Há um quê da trilogia Millenium em Os corruptores, não somente por Zepeda, a exemplo do sueco Stieg Larsson, vir do jornalismo. A história cruza fatos reais da política daquele país com a narrativa ficcional, coloca seu protagonista como um Quixote na briga contra o poder, mostra a crise dos meios de comunicação tradicionais, que se recusam a reconhecer o seu declínio sob a pressão de novas tecnologias, aqui muito presentes na figura de hackers. Só que a narrativa de Zepeda tem várias vozes.
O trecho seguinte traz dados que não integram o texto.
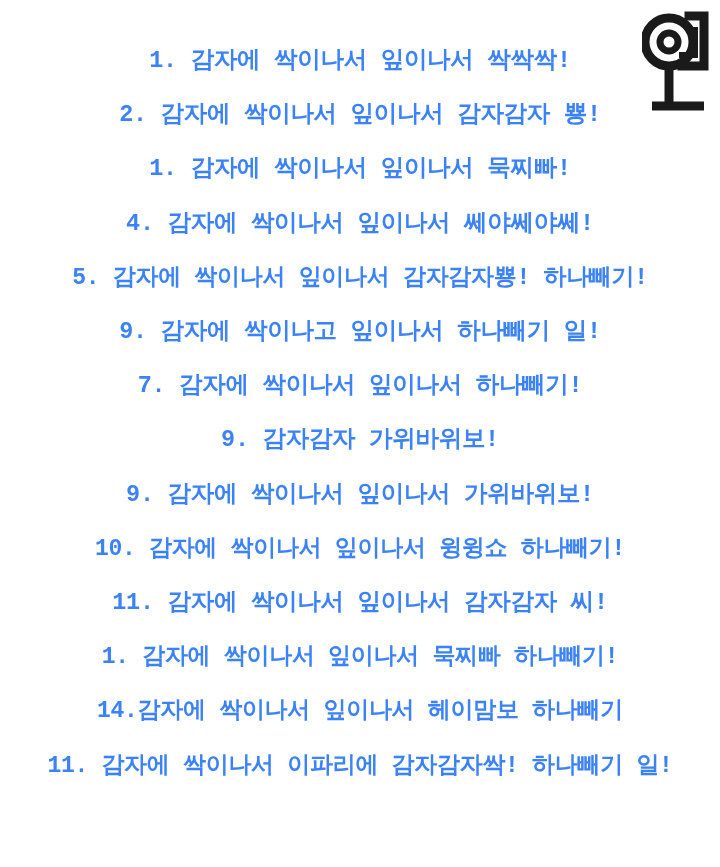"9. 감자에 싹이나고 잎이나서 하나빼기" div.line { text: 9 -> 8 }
Ainda que Tomás seja o principal, cada capítulo (todos sempre curtos) explora a passagem de um determinado personagem, nas quase três semanas em que dura a ação. A partir de um fato (o crime), Zepeda constrói um retrato aterrador de seu país nos dias atuais, mostrando como a política do México, a despeito da passagem dos anos, continua atrelada ao narcotráfico. Para mostrar que o México não é nenhuma exceção, Zepeda prepara um segundo livro sobre os quatro Azuis. Além do país natal, a narrativa também terá passagens na Espanha.
Trecho
“Pamela começou a tomar consciência de que o sujeito não estava nem aí para sua pose sugestiva. Não ia violentá-la. Uma boa notícia estava se transformando, de maneira acelerada, em outra terrível. A dor no plexo anunciou o pânico que pouco a pouco inundou seu corpo. Perguntou a si mesmo se o sujeito teria sido enviado para lhe arrancar informações. Desesperada, repassou o muito que sabia, os segredos de Estado que havia guardado ao longo de seu agitado passado. Seu carrasco, quem quer que fosse, poderia não se interessar por seu corpo, mas não podia ser indiferente a seus segredos, pensou Pamela. Inventariou as informações que tinha para oferecer: o avião, os vídeos, o acordo.”